### SÉRIE D'EXERCICES
A) D'après le texte fourni, en quelle année l'ouvrage Civic City a-t-il été publié ?
B) Relevez toutes les personnes désignées par leur nom dans le texte fourni.

### TEXTE FOURNI
::::::::::

Design & démarches collaboratives

Blog

Civic City. Notes pour le design d’une ville sociale.

Civic City. Notes pour le design d’une ville sociale.

Cet ouvrage, publié en 2017 sous la direction de Jesko Fezer et Matthias Görlich, est construit comme une collection d’essais critiques de différents auteurs, théoriciens, designers, enseigants,.. qui se questionnent autour du rôle du design dans le développement de l’espace urbain.
Beaucoup de sujets y sont abordés sur le rôle politique du designer, l’éthique du design, mais aussi plus largement autour de la ville néolibérale.
Pour ma part, c’est particulièrement la notion de “responsabilité du designer dans la société” qui aura retenu mon attention à cette première lecture, et c’est sous cet angle que je vous partage mes quelques notes et vous invite à découvrir cet ouvrage.

  • Choisir son camp 

    À travers son essai « Les mouvements sociaux dans la ville (post) néolibérale. » , Margit Mayer interroge le rôle des designers dans la conception de nos ville face à la privatisation de l’espace public * . Dans un contexte de commercialisation de l’espace public, d’intensification de la surveillance et du contrôle de l’espace urbain, de mise en concurrence des villes avec des quartiers entiers laissés pour compte, quelle posture le designer peut-il -voire, se doit-il- d’adopter ? Quelles conclusions peut-il tirer des luttes comme le « Droit à la Ville »  d’Henri Lefebvre et de celles qu’il a inspiré ?

    Pour Mayer, les designers «  ne devraient collaborer à aucun projet favorisant l’élaboration de nos villes néolibérales, comme les centres commerciaux [ et tout autre projet qui ] contraignent ou détruisent l’espace public. Ils ne devraient pas non plus participer à la conception d’un espace urbain qui restreint la contestation citoyenne ou exclut les groupes marginaux [ On pensera notamment à la conception de mobilier anti-sdf ]. » Plus loin dans l’ouvrage, Jesko Fezer nous rappelle d’ailleurs les propos de l’urbaniste Peter Marcuse pour qui, le plus important est la façon dont nous choisissons nos clients, car il ne croit pas « qu’il soit possible de changer McDonalds », ou encore, ceux du designer Enzo Mari pour qui il est impensable de collaborer avec des entreprises comme Ikéa dont « les produits sont bon marché à cause du sang du peuple. »
    Fezer s’interroge sur la notion du refus du designer à collaborer à un projet : «  Que signifierait donc ne pas s’engager dans un projet de design ? Ne pas faire de design pourrait-il constituer une mission pour les designers ? ».

::::::::::

### SEGMENT DE DONNÉES
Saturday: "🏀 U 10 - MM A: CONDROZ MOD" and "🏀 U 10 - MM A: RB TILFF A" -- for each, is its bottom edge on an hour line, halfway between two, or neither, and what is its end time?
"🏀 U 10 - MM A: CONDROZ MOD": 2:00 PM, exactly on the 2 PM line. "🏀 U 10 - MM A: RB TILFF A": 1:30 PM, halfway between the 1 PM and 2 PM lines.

::::::::::

### EXERCICE CORRIGÉ
A) En 2017.

B) Jesko Fezer, Matthias Görlich, Margit Mayer, Henri Lefebvre, Peter Marcuse, Enzo Mari